All of them seemed eager to put their families at stake. I could sympathize with that ploy. We heard the rest of the story from the old woman. How Jaffa stood fast, how words progressed to shouting, shouting to blows, and blows to a quickly drawn sword slipped clumsily into the peasant’s chest. After she had finished, there followed the usual weeping in front of the lord of the manor, six versions of the same story (all with the same unhappy ending), and the displaying of the helpless survivors—the old woman herself, the daughter (or wife—whatever). The peasants even offered to bring in Ruby (as the old woman put it, “the cow in question”) if it would soften Father’s heart the more.

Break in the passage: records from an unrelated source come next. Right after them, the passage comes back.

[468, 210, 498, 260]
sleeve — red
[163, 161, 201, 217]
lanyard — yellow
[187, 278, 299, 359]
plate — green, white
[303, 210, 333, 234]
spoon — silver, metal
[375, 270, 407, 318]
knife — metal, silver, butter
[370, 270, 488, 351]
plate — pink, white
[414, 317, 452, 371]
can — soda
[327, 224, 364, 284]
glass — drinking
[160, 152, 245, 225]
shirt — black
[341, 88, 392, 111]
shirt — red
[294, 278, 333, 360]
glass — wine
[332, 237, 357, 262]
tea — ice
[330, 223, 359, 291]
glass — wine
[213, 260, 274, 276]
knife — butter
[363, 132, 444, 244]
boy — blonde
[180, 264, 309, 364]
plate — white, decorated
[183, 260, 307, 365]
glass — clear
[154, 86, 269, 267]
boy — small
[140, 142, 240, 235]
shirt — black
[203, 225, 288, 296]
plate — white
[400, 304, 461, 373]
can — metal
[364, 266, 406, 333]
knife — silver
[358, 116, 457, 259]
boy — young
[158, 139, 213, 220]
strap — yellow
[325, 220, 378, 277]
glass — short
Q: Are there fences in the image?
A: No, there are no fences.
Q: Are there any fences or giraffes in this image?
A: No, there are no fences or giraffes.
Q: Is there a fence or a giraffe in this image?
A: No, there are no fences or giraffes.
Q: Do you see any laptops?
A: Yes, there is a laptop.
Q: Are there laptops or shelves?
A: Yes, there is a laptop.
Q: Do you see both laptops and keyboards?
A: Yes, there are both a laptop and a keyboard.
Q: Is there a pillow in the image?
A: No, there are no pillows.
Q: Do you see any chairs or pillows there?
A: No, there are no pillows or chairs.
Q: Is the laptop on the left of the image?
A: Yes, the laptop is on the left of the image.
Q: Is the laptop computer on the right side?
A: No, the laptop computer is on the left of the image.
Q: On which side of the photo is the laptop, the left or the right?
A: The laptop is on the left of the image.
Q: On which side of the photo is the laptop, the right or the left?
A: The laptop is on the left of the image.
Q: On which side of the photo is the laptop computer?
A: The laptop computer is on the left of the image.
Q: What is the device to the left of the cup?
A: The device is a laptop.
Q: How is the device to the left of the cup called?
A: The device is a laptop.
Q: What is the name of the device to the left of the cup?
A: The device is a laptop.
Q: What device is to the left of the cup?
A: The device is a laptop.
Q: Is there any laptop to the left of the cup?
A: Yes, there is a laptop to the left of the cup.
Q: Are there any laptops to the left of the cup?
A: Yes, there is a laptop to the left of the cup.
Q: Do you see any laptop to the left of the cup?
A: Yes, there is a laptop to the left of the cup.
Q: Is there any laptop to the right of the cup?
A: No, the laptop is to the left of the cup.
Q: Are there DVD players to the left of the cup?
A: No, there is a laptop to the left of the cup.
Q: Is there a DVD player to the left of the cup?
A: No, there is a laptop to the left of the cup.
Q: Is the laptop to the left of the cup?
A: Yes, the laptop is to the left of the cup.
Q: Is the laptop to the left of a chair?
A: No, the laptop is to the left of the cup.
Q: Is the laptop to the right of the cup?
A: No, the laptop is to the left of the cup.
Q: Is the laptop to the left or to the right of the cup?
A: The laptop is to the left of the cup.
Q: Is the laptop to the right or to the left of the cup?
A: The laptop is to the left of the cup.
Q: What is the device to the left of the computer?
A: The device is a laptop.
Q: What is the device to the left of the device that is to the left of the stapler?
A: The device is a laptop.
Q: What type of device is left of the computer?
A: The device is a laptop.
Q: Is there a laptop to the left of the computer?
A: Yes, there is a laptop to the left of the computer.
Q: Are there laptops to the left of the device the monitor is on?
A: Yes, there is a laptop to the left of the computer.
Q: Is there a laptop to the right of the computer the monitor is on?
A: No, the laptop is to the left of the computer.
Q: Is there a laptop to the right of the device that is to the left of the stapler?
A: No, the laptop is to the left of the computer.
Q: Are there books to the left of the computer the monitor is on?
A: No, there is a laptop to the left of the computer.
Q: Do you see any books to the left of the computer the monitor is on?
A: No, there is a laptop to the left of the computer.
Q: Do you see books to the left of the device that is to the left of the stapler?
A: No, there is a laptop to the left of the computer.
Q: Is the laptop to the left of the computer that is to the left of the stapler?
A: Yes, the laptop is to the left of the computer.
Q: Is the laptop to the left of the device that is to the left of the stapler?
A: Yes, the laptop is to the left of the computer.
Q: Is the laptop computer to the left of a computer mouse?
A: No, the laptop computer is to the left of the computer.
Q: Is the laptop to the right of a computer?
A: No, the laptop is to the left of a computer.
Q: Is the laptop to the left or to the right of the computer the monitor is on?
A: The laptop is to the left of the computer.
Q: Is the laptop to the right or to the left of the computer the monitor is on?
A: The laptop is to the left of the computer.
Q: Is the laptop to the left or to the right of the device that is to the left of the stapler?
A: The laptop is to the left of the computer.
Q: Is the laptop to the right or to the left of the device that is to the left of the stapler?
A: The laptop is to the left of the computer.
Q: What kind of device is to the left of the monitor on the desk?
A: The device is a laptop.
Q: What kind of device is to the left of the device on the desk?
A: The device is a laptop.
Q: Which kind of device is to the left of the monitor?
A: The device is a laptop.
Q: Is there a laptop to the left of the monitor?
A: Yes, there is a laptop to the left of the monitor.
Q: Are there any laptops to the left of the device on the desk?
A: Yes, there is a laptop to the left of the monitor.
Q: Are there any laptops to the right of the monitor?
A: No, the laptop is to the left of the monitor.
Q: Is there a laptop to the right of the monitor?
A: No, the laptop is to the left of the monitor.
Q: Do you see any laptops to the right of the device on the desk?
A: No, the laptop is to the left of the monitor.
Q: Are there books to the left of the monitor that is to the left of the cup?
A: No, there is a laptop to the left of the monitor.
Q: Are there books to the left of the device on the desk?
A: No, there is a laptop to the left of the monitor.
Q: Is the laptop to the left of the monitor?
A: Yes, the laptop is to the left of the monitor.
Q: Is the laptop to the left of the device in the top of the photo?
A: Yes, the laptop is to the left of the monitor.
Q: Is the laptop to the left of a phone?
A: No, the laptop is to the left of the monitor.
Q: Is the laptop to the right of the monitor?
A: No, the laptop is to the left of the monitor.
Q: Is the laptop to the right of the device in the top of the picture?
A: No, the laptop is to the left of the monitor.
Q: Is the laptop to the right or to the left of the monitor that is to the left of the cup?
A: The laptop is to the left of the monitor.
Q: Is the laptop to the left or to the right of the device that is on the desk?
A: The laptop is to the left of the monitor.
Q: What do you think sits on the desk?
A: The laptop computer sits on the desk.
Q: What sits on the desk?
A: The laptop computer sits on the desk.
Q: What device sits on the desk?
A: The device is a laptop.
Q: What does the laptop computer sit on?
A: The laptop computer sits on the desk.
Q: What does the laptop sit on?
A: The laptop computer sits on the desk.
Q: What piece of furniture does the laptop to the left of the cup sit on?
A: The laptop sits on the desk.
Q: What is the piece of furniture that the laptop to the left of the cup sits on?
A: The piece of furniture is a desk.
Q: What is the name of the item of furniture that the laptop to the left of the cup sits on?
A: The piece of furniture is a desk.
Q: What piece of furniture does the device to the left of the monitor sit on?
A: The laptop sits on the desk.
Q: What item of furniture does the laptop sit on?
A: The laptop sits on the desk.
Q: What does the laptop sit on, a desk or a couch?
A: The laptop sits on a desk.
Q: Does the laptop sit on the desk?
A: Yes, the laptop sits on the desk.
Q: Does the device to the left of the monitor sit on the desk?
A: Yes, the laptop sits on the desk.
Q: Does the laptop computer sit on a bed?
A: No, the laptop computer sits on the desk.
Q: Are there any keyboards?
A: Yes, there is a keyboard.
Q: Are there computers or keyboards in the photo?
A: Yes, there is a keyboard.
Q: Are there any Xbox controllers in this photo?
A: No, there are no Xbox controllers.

Father’s face reddened as he listened to the outrages. Brithelm, too, was beside himself with sympathy. Alfric twitched and kicked the unfortunate bulldog, as Father promised retribution.

“Upon my honor as a Knight,” he claimed, hand on his sword, “I shall not rest until these wrongs have been righted, until the villain stands before me and receives punishment, until all those whose exploits touched upon these foul deeds are punished.”

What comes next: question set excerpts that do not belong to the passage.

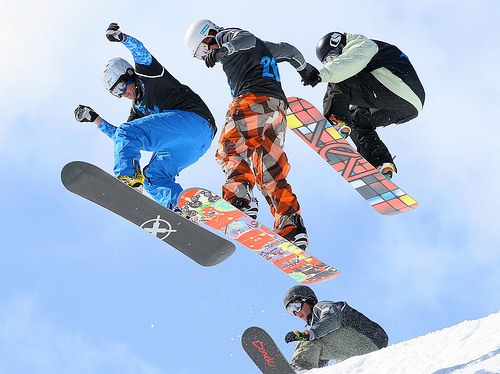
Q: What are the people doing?
A: Snowboarding.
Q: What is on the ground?
A: Snow.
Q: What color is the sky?
A: Blue.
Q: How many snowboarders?
A: Four.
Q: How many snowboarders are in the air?
A: Three.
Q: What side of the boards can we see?
A: The bottom.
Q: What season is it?
A: Winter.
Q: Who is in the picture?
A: Snowboarders.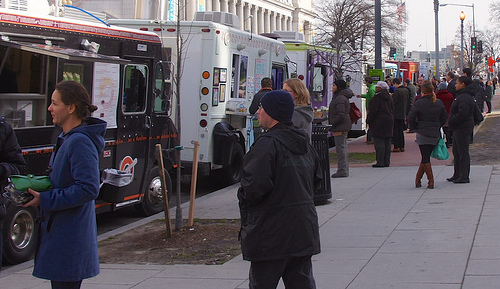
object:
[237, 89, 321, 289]
man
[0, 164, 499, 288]
sidewalk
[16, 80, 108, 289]
woman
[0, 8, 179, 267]
truck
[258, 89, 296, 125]
cap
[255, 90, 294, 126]
head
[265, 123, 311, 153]
hoodie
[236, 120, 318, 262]
jacket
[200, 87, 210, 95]
light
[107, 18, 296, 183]
food truck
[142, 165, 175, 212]
wheel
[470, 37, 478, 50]
traffic signal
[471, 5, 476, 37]
pole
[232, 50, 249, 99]
window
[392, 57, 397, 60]
light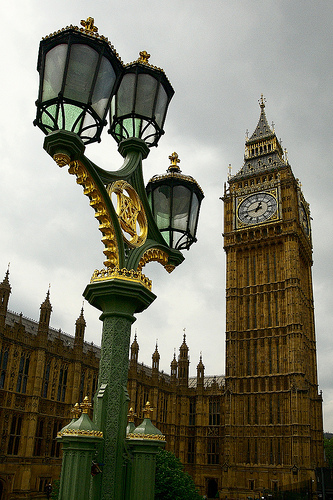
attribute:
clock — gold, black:
[234, 186, 283, 229]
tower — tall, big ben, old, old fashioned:
[220, 91, 327, 499]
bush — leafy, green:
[153, 450, 200, 500]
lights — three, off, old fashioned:
[34, 16, 203, 257]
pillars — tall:
[0, 267, 210, 500]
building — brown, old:
[0, 95, 322, 499]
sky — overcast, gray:
[1, 2, 332, 436]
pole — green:
[57, 278, 169, 500]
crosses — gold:
[67, 395, 158, 423]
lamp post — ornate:
[34, 14, 203, 500]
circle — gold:
[106, 179, 148, 249]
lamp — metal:
[32, 16, 123, 168]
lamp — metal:
[106, 47, 173, 150]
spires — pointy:
[1, 265, 208, 389]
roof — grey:
[3, 309, 228, 391]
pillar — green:
[83, 281, 158, 499]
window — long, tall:
[7, 350, 31, 463]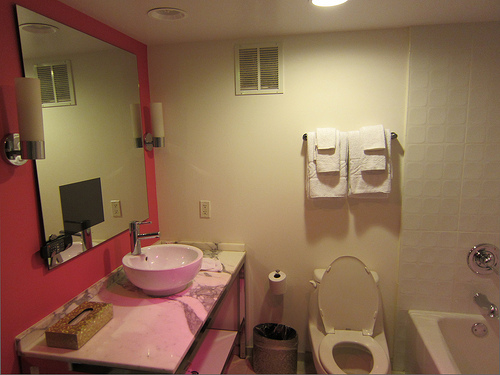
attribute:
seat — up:
[311, 254, 381, 337]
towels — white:
[295, 129, 400, 204]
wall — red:
[148, 21, 499, 371]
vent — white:
[229, 36, 292, 106]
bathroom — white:
[2, 2, 499, 369]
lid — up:
[315, 252, 381, 341]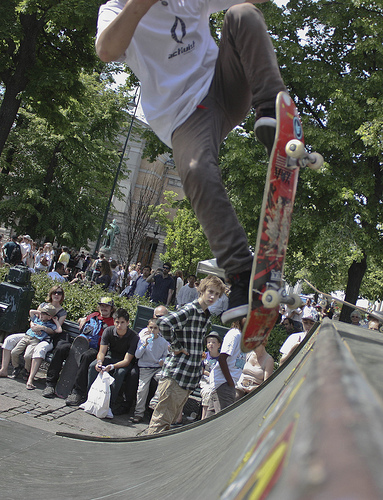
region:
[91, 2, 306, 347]
a guy showing tricks in his skateboard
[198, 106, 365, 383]
a skateboard in the air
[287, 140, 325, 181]
wheels of the skateboard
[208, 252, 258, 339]
a black shoe with white sole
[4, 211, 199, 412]
spectators in the skateboarding show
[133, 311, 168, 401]
a kid with bottled water in his mouth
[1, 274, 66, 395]
a lady in sunglasses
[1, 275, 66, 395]
a lady holding a kid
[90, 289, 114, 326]
a smiling guy wearing a hat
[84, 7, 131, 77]
an elbow of a guy in his skateboard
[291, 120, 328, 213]
White wheels on skateboard.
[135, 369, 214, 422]
Person wearing tan pants.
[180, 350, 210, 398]
Person wearing black and white shirt.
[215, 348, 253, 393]
Person wearing white t-shirt.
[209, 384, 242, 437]
Person wearing gray pants.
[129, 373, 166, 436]
Person wearing tan pants.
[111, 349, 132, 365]
Person wearing black shirt.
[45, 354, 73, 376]
Person wearing black pants.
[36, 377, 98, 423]
Person wearing dark tennis shoes.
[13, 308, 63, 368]
Lady holding child on bench.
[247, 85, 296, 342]
red skateboard with designs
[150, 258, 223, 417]
boy watching the skateboarder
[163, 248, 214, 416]
boy wearing black plaid shirt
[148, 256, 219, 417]
boy wearing tan pants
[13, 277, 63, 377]
woman sitting on a bench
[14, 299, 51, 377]
kid wearing dark sunglasses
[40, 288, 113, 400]
man wearing red shirt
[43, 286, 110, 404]
man with skateboard between legs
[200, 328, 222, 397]
little girl wearing a hat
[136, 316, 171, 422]
boy wearing white shirt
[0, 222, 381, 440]
reasonably large crowd of people @ outdoor event that includes skate demos+food+junk stands, @ the very least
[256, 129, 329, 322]
four dusty white skateboard wheels held together by silvertone metal axles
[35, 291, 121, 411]
definitely not teenager sits w/ black skateboard between black jeaned legs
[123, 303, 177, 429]
nearly hairless older man watches @ least one child drinking from a blue container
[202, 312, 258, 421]
some long dark hair, white t-shirt w/ cartoon, greige cargo pants, long sleeved shirt beneath t-shirt: all that's visible of guy directly beneath skater's foot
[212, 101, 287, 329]
skater wears canvas black trainers/sneakers/skate shoes w/ white soles that have a thin red line @ top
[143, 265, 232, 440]
maybe sixteen year old dude, dressed in post-grunge items & w/ longish messyish blondish hair, concentrating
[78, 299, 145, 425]
the serious face of a guy in black w/ white armband, white plastic bag &, i believe, cellphone, who looks a bit like keanu reeves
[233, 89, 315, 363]
red+black skateboard underside, w/ dents, minor gouges, wear, a few stickers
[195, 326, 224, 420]
little kid in serious little black hat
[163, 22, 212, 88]
a small text written on shirt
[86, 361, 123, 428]
a white bag on road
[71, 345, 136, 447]
a white bag holding by boy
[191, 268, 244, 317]
face of the person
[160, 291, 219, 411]
shirt of the person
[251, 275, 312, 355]
wheel of the machine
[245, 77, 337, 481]
a small skating machine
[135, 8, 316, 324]
a man skatting in air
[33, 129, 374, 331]
a group of trees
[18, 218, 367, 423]
a group of people sitting around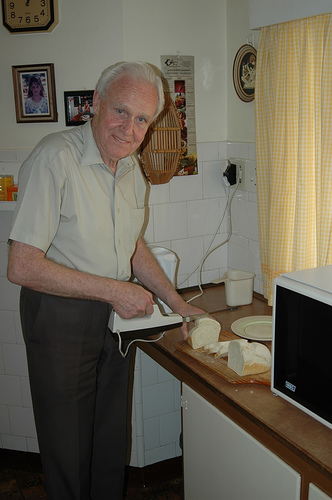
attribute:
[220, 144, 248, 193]
outlet — electrical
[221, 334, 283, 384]
bread — cut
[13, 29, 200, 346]
man — smiling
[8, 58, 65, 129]
picture — round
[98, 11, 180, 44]
wall — white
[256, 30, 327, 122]
curtain — yellow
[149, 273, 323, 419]
counter — wooden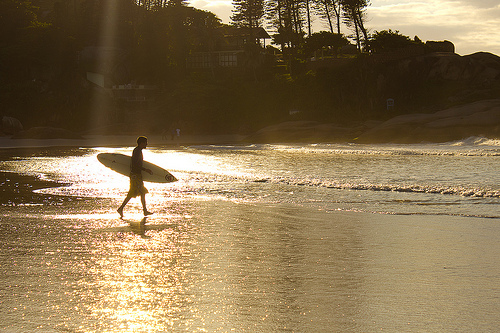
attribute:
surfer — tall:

And sure enough, as the peasants left in a flood of tears and worries and bless you, sirs, as they were leading the bereaved Agnes and the cow in question across the rickety moat bridge that the servants were too cowed to mend or even mind, Father turned upon my eldest brother.

“Set aside that dagger and look at me, boy.”

A quick glance told me that the boy at issue was Alfric, and I settled behind my book again, to listen and to enjoy.

“There is no answer to this in the duty of father to son, of son to father. Perhaps I have been too soft in dealing with you over the weeks, but the gods forgive me, I thought that nothing truly ill had come of this negligence. That indeed we were guilty of betraying the promises of host to guest, and though in the old days no punishment was severe enough for such betrayals, these are the new days, when the eye is inclined to blink at those misdeeds not . . . capital.”

He rose to his feet, and somehow in the morning light he seemed to take on a little of that stature and bearing he must have had before we were born, when he was counted among Coastlund’s finest before the declining years caught up with him and retired him to our little out-of-the-way estate.

He must have looked that way years ago, and by the gods, he must have been formidable! Had he asked questions then, I might well have spilled the story—told of my every misdeed with the Scorpion and even some things that happened years ago, simply because it looked as though he could see right through us and would punish us even more fiercely if we lied.